Staff Systems Engineer, Kubernetes
job description
Job Description
Full Job Description
The SRE (Site Reliability Engineering) team is responsible for availability, reliability, performance, monitoring, emergency response for applications, and reducing manual work by implementing SRE principles and practices. The SRE team directly works with Development teams, Operations teams, Product teams, and other teams to deploy new features, and changes, and maintain infrastructure, operations, CI/CD, and IAC to achieve availability and reliability so that SLOs and SLAs can be protected. We utilize a variety of DevOps automation tools like Ansible, Docker, Kubernetes, Terraform, and Jenkins. The Senior SRE engineer is capable of implementing Observability, SLO, SLI, SLA, and Disaster Recovery and Backup Plans.
Responsibilities:
Design, engineer and implement large scale distributed systems that process high volumes of observability tracing data from container and non-container-based applications focusing on latency, scalability, resiliency, self-service, and fault tolerance.

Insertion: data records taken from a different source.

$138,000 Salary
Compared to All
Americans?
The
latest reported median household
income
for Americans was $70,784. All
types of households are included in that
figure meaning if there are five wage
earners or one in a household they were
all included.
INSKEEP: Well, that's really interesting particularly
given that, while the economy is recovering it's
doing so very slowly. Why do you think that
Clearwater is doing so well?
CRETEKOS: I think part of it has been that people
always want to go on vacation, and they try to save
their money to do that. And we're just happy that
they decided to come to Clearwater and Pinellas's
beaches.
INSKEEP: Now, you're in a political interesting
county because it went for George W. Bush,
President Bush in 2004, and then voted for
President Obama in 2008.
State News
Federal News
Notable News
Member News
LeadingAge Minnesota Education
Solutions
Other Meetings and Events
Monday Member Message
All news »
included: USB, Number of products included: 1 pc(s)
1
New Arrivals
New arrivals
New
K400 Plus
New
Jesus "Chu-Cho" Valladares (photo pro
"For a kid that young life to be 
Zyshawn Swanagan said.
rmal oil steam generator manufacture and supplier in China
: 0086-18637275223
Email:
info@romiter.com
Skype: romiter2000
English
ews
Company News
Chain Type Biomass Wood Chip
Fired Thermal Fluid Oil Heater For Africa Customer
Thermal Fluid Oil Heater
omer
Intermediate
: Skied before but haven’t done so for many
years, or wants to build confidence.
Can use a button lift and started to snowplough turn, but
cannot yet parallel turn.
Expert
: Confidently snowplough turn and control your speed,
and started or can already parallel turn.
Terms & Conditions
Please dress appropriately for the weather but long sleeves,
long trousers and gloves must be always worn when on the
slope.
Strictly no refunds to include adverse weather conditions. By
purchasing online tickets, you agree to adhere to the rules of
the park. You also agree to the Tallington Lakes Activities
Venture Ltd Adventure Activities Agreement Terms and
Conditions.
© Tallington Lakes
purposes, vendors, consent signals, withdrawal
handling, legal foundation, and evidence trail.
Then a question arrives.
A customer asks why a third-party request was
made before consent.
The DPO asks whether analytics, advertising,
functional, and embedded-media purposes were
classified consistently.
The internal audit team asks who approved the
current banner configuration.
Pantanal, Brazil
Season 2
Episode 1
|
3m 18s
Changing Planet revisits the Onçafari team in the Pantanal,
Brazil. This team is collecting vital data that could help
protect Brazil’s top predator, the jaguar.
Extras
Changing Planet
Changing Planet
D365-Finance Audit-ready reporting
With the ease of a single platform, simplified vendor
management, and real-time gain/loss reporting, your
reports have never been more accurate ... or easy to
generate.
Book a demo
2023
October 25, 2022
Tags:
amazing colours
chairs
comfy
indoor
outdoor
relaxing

Design, develop and implement open source-based software components, libraries, and auto instrumentation code for enabling complete observability across application tracing, Metrics and Logs.
Ensure the availability and reliability of distributed systems.
Help Tier 1 team to resolve the client’s infrastructure/system issues, escalations, alerts, tickets, and queries.
Works as a bridge between development, operations and other teams in order to build and maintain resilient systems.
Conduct, coordinate and oversee post-incident Root Cause Analysis / Reviews.
Build and maintain documentation for all assigned projects.
Leverage DevOps, Agile methodology, ITIL disciplines (Event, Incident, Problem, and Change Management) and standards in day-to-day work.
Adopt and propose automation of repetitive tasks to reduce/eliminate toil.
Implement and troubleshoot using observability tools like Prometheus, Grafana etc.
Planning and implementing disaster recovery and backup plans for the platform.
Proactively work on efficiency and capacity planning.
Keep a proactive approach to spotting problems, areas for improvement, and performance bottlenecks.
Liaise and work closely with Tier-1 On call support, Development, and Operations teams.
Drive availability and reliability by defining and implementing SLI, SLO, error budget, Observability, Disaster recovery, and backup to detect and mitigate issues.
Work independently and mentorjunior developers.
This is a hybrid position. Hybrid employees can alternate time between both remote and office. Employees in hybrid roles are expected to work from the office 2-3 set days a week (determined by leadership/site), with a general guidepost of being in the office 50% or more of the time based on business needs.